Cookbook:Chicken Curry (Kare Ayam)
Kare Ayam (Chicken Curry) is one of the signature dishes of Indonesian cuisine. In spite of the name "curry," this dish does not use Indian curry spice, and is actually a spicy but sweet dish.
Makes 4 servings.
- 1 lb. (450g) boneless, skinless chicken parts
- 5 Asian shallots, sliced (or 1/2 cup chopped onions)
- 2 cloves garlic, minced
- 1 tsp ginger, minced or grated
- 1 tsp lemongrass, minced or grated
- 6 kimiri (candlenuts), ground
- 2 salam Leaves (Indonesian bay leaves)
- 4 kaffir lime leaves
- ½ tsp turmeric root (ground or grated)
- ½ tsp galangal root (ground or grated)
- 1 cup (240ml) coconut milk
- ½ tsp salt (to taste)
- 2 tbs gula jawa
- 2 tbs cooking oil
- 2 Hot chilies (optional)
- ¼ tsp terasi (fermented shrimp paste)
- Wash chicken parts.
- In a food processor (or mortar and pestle) grind the garlic, ginger, kimiri nuts, turmeric, galangal, hot chilies, and terasi into a paste (bumbu).

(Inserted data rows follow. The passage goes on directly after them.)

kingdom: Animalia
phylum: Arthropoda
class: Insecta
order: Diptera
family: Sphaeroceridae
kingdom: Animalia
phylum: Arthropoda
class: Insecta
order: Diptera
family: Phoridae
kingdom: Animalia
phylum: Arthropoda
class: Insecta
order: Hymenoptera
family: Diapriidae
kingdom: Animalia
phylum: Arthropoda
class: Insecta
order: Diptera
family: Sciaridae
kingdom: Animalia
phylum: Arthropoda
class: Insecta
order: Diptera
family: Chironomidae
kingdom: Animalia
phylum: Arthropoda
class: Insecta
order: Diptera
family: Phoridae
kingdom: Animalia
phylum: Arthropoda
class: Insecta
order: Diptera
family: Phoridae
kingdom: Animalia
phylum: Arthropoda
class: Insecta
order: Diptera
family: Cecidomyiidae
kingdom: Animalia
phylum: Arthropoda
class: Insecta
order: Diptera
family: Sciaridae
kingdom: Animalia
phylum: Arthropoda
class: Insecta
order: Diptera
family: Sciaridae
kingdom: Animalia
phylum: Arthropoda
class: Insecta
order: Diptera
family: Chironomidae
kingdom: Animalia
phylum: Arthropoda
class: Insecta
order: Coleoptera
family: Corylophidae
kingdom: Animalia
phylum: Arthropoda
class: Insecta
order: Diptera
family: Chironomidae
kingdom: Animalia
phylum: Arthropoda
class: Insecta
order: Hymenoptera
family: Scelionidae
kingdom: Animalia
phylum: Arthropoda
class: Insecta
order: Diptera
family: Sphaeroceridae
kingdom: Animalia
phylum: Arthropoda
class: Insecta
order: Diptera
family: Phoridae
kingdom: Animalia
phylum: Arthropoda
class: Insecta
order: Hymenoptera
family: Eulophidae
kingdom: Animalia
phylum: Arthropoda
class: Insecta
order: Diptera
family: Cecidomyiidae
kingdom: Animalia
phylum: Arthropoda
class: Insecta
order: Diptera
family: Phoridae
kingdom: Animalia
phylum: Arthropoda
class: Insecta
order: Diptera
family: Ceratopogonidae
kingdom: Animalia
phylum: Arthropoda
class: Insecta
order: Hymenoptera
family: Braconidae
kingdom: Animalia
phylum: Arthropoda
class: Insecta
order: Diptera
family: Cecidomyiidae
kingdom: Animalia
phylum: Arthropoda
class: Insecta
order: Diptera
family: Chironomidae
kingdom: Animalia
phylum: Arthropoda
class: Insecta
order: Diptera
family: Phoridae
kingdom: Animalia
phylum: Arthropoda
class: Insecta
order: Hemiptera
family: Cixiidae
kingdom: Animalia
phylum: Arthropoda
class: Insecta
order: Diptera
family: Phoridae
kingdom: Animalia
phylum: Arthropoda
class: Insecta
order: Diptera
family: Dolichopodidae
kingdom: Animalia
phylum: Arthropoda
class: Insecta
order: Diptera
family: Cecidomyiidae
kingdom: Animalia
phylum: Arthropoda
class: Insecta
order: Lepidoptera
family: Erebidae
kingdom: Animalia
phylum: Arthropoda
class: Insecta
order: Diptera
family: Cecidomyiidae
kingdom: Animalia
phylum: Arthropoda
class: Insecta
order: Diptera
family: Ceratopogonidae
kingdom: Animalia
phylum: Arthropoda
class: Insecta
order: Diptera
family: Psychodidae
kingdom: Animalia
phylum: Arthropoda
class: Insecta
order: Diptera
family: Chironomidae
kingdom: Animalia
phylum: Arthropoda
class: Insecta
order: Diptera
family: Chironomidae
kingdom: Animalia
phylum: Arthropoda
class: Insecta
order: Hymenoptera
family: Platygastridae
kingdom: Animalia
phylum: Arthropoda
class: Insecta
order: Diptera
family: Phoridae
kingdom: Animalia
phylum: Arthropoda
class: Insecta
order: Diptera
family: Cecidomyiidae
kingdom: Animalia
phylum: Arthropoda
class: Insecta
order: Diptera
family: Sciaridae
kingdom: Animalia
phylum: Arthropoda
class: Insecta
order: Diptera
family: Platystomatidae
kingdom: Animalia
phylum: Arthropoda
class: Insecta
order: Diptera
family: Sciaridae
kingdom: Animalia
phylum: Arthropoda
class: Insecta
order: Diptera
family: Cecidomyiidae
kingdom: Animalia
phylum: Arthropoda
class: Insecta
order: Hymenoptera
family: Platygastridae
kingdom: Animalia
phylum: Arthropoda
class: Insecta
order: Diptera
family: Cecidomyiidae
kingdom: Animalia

- In a wok or skillet, cook the paste over medium heat for 1 minute.
- Add the chicken parts to the wok and brown.
- Add the shallots, lemongrass, kaffir lime leaves, and salam leaves to the wok and sauté for another minute.
- Add the coconut milk and bring to a light boil.
- Simmer on low heat for 10 minutes.
Notes, tips, and variationsEdit
- Serve with white rice (nasi putih), yellow rice (nasi kuning), or coconut rice (nasi uduk).
- Top with fried shallots.
- Substitute fish, shrimp, or lamb for the chicken.